Creating, testing (and flashing -- TBD) a custom kernel

In my last post, I announced that creating and uploading a custom kernel works. Now I will explain how this can be done.

Thanks to MAPGPS from http://www.ardrone-flyers.com for testing my tools.

You need:

- Linux! I used Ubuntu 10.10
- ARDrone linux kernel source (get it from [1])
- ARDrone linux kernel config (get it from [2])
- The Sourcery G++ toolchain (get it from [3] or [4] )
- My plftool, usb_flash tool (see below)
- The old parrot flash tool (for ardrone_usb_bootloader.bin)
- libusb-0.1 (linux) or libusb-win32 (windows)
- zlib

Getting & Compiling plftool + usb_flash tool

These tools are not yet released. Thus I will not provide binaries for windows, instead you have to compile them by yourself. For windows, you need to use mingw32.

Getting the sources

The sources are stored at my google code project. In order to get them, you need to install a svn client. For linux you then call something like this:

svn checkout http://ardrone-tool.googlecode.com/svn/projects/libplf/trunk libplf
svn checkout http://ardrone-tool.googlecode.com/svn/projects/usb_flash/trunk usb_flash
svn checkout http://ardrone-tool.googlecode.com/svn/projects/plftool/trunk plftool

Compiling

Now that you got the sources, you need to compile them. First start with libplf as this is needed by all projects. The library contains the code to read and write .plf files.

cd libplf 
make
cd ..

When compiling with mingw32 call "make -f Makefile.w32" instead.

If libplf was compiled succesfully you should get either a libplf.so or libplf.dll file.
Next compile plftool and usb_flash:

cd plftool
make
cd ..
cd usb_flash
make
cd ..

When compiling with mingw32, call "make -f Makefile.w32" instead.

This should create plftool(.exe) and usb_flash(.exe).

Stored records
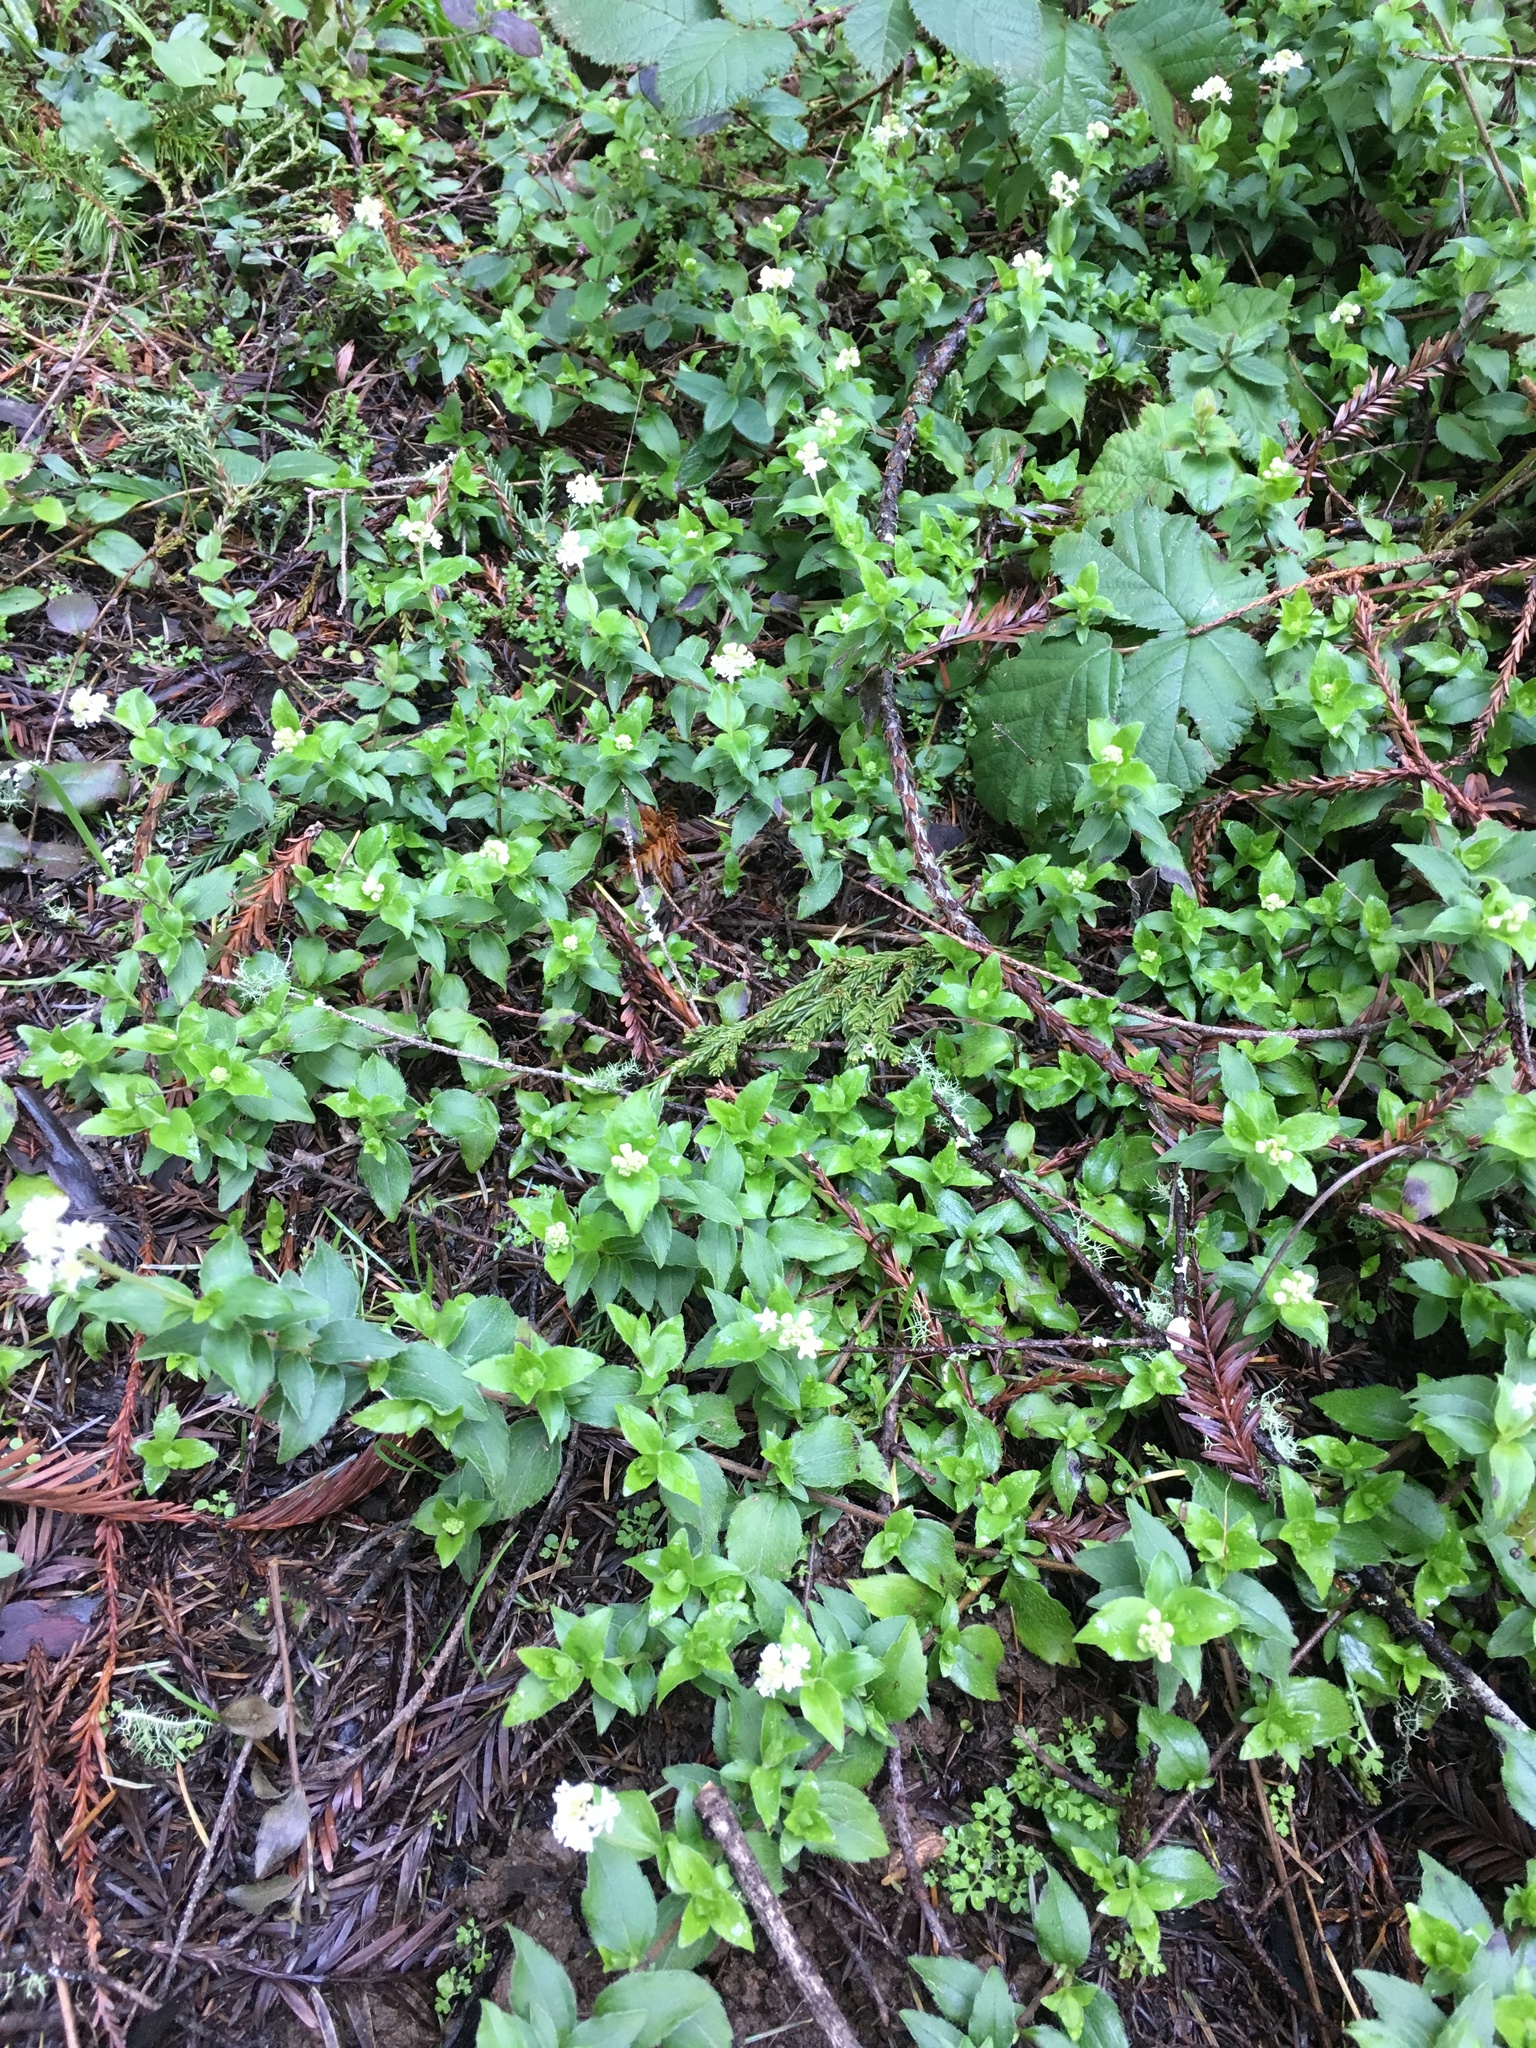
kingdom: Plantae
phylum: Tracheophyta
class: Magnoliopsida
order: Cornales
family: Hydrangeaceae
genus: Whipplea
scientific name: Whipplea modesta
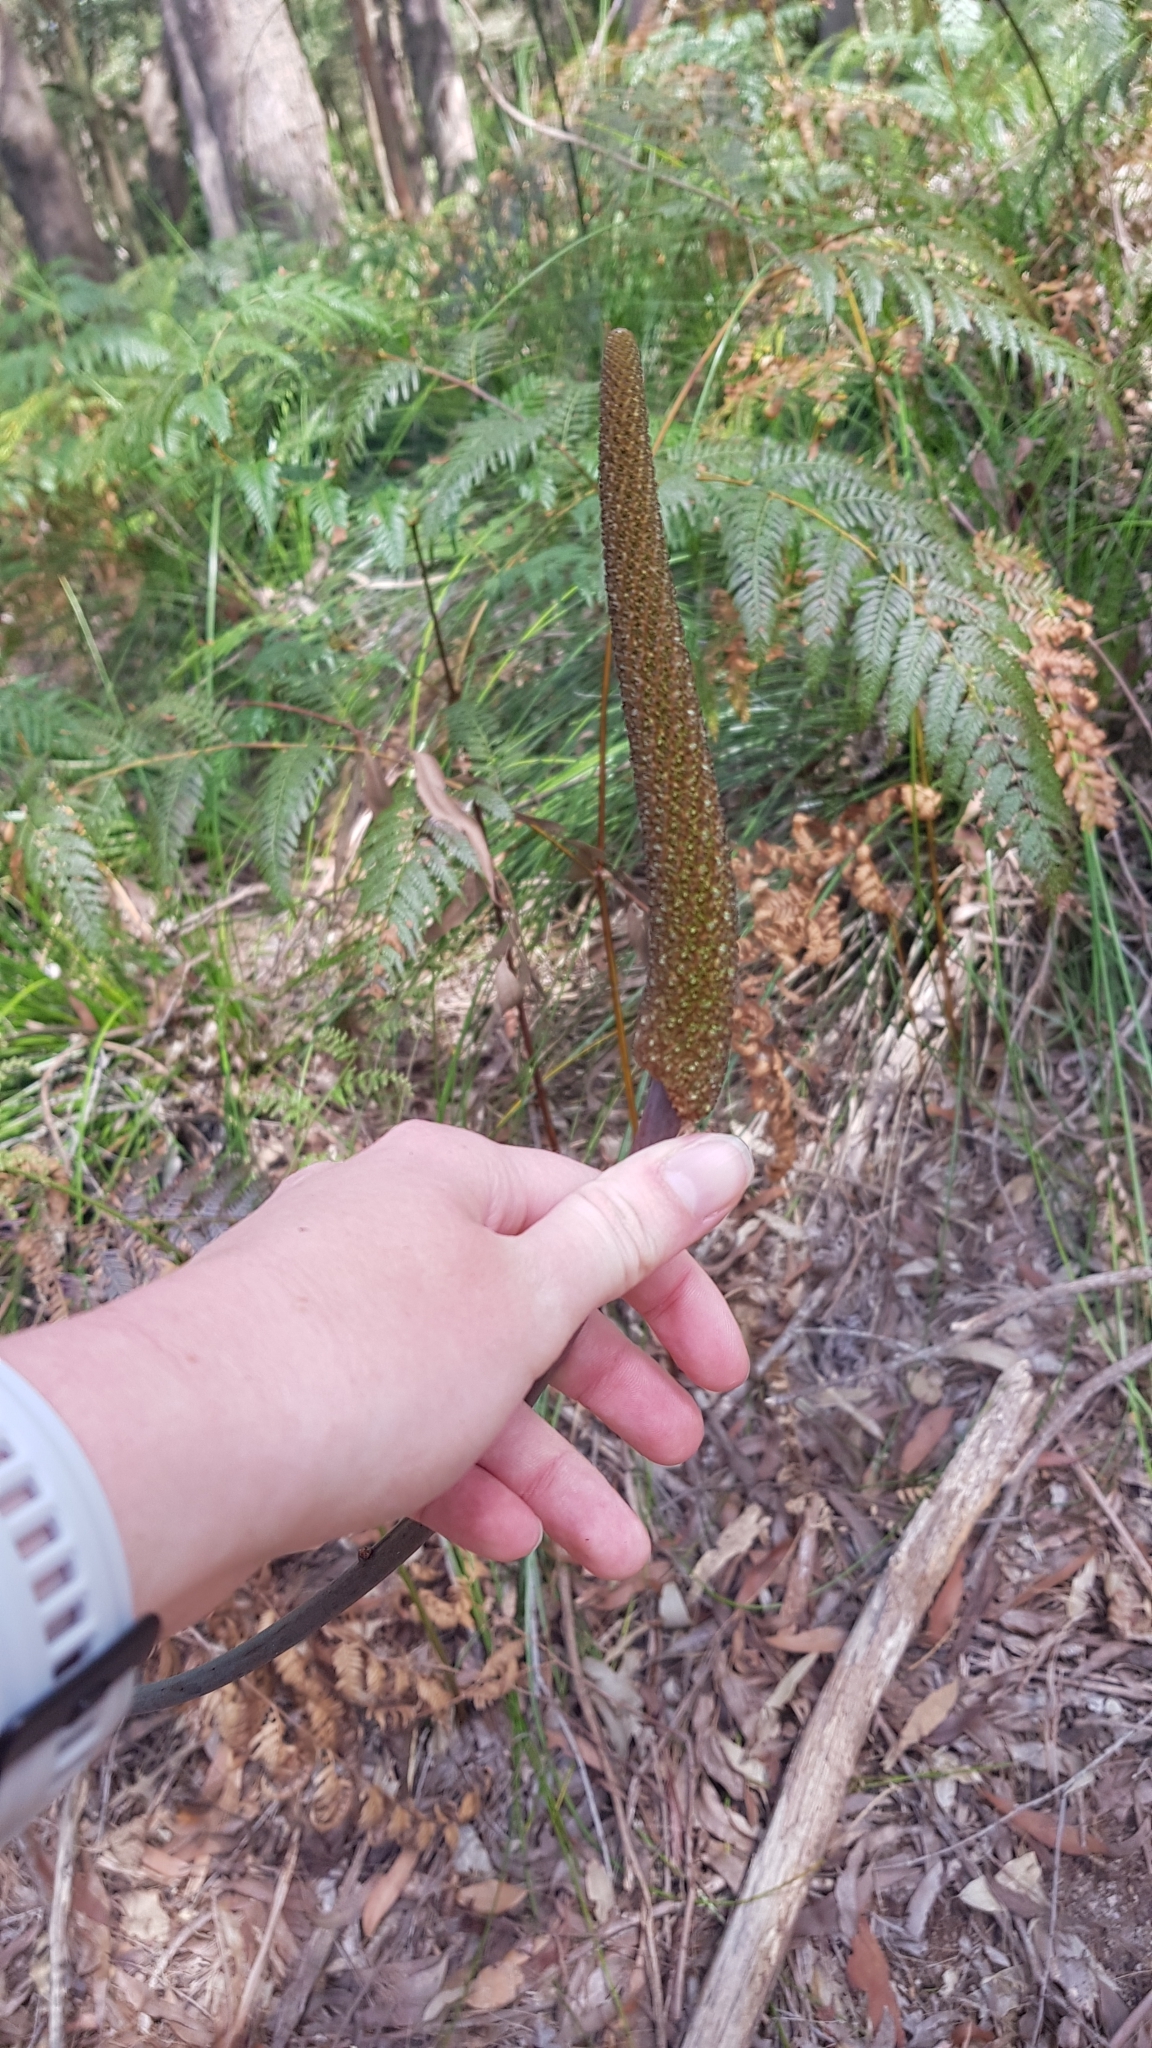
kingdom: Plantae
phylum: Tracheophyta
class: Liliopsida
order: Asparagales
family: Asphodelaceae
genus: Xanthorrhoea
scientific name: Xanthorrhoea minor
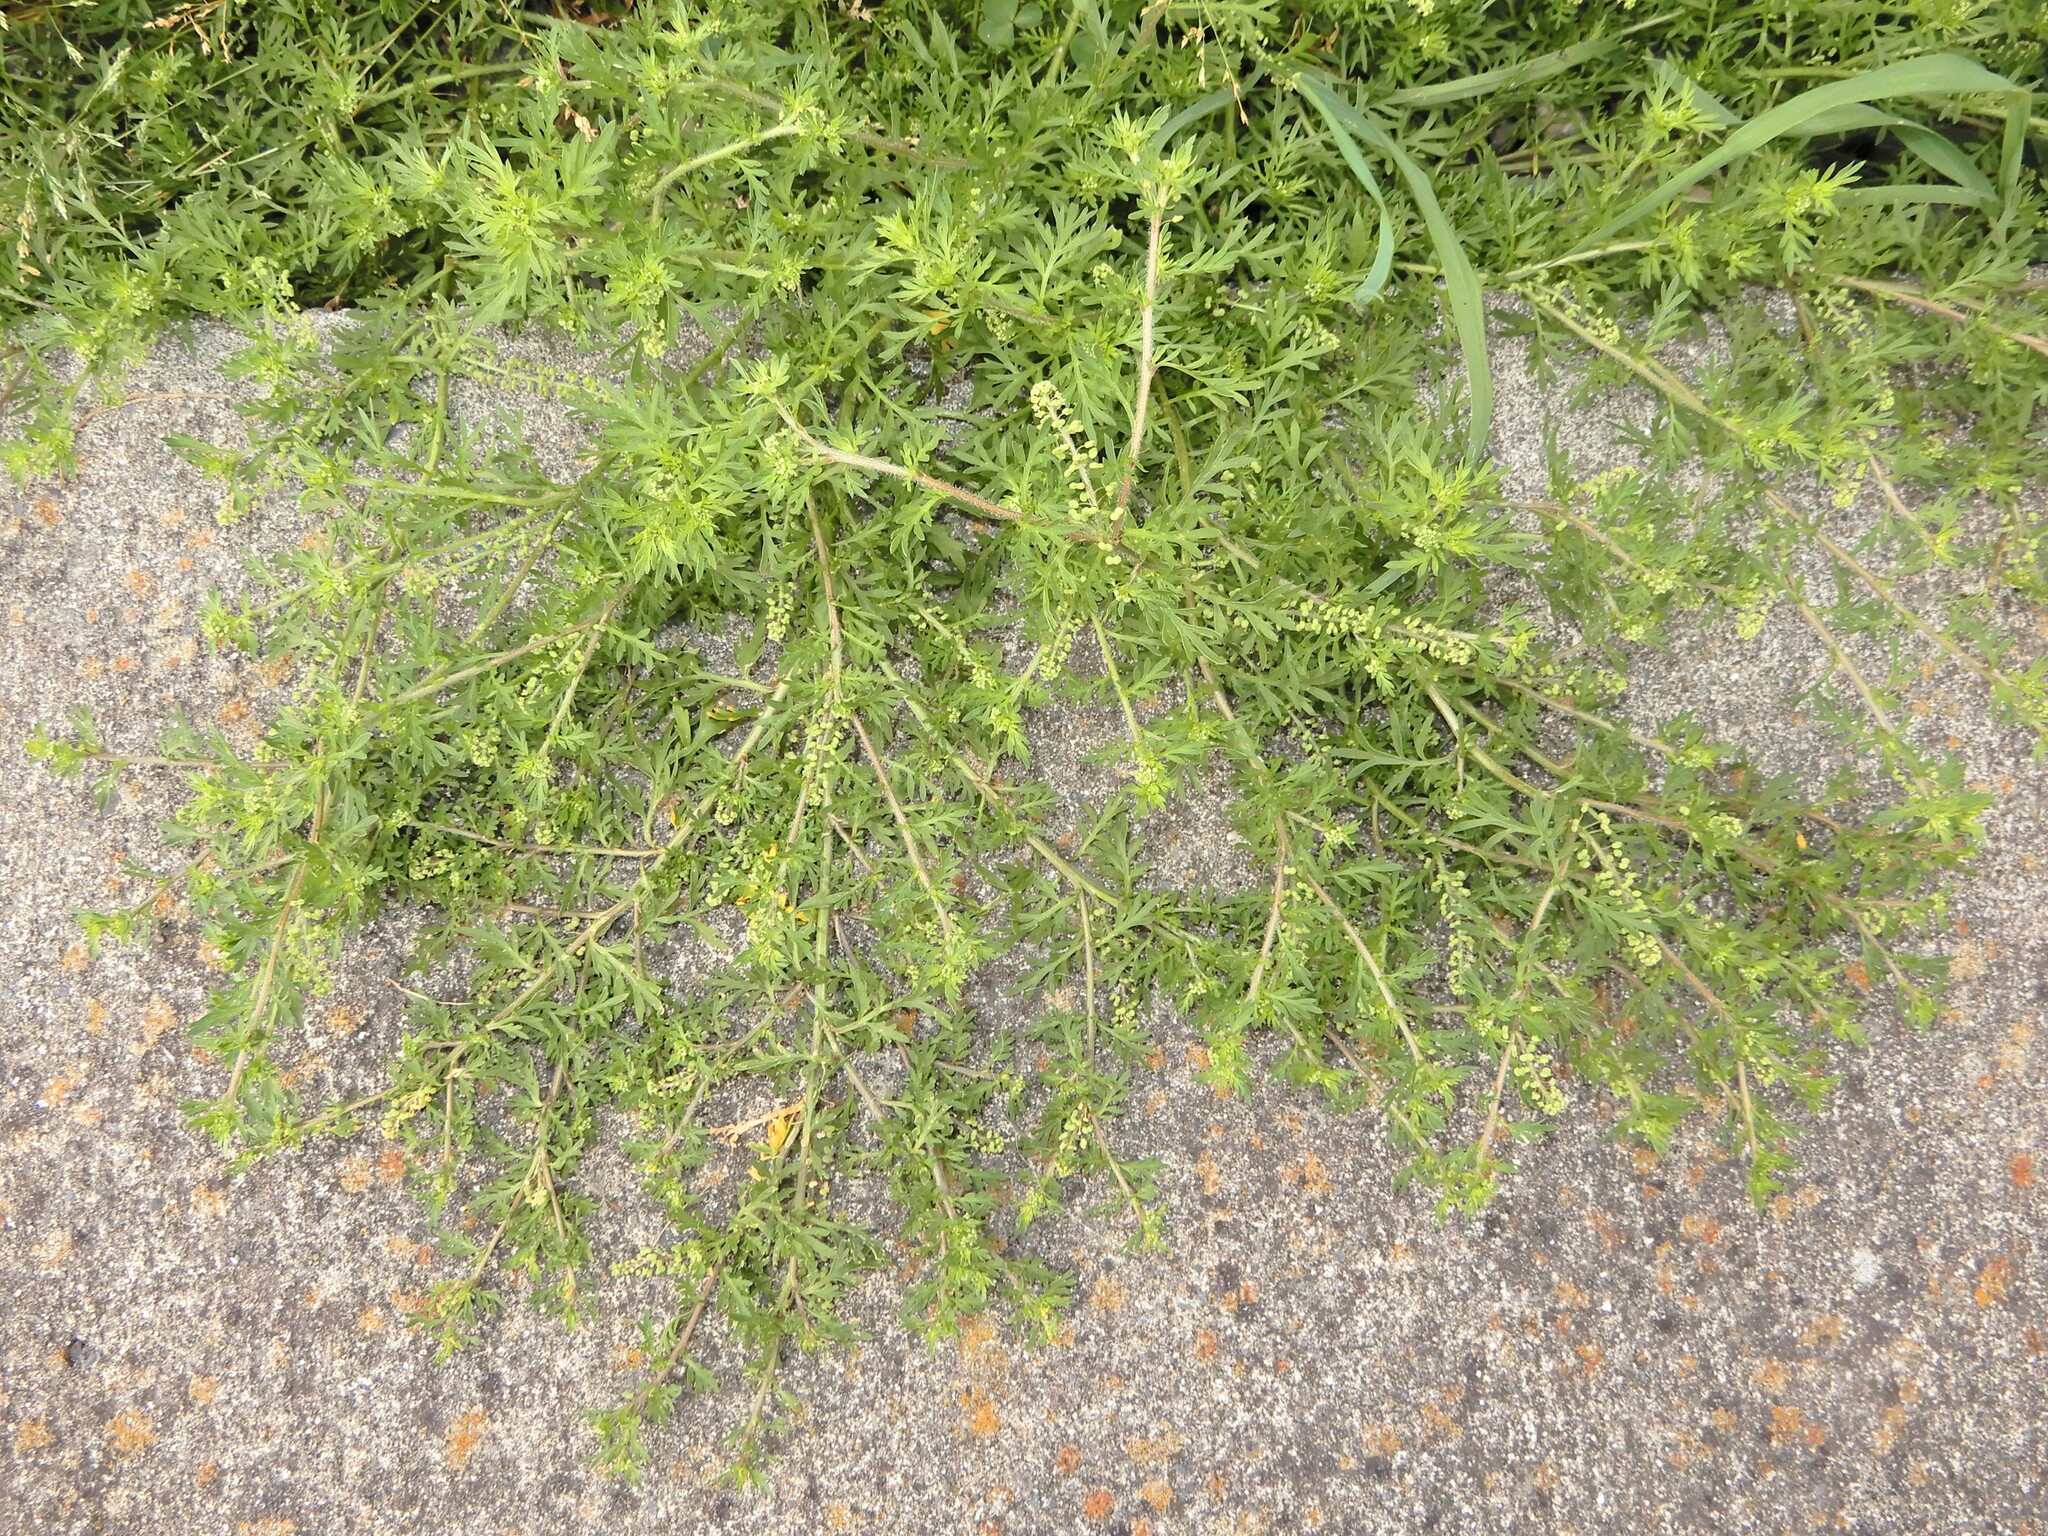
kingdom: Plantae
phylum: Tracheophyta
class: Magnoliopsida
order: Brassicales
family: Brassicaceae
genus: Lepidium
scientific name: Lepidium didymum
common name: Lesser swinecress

| THE PROBLEM |
Continue the guide to creating and uploading a custom ARDrone kernel from the point where it ends.

| WRITTEN ANSWER |
For Linux, if you do not want to install the libplf.so file, you need to call plftool and usb_flash with LD_LIBRARY_PATH=<path_to_the_folder_where_libplf.so_is_located>  prefix.

E.g.

LD_LIBRARY_PATH=/home/scorp2kk/projects/ardrone/tools/libplf plftool 

For Windows, you need to add the folder where libplf.dll is located to your PATH variable before calling usb_flash or plftool.

Patching the kernel

As Parrot's published source code does not match the kernel delivered with firmware > 1.3.3, a patch is required to ensure correct behaviour. This patch mainly affects p6_sdhci.c.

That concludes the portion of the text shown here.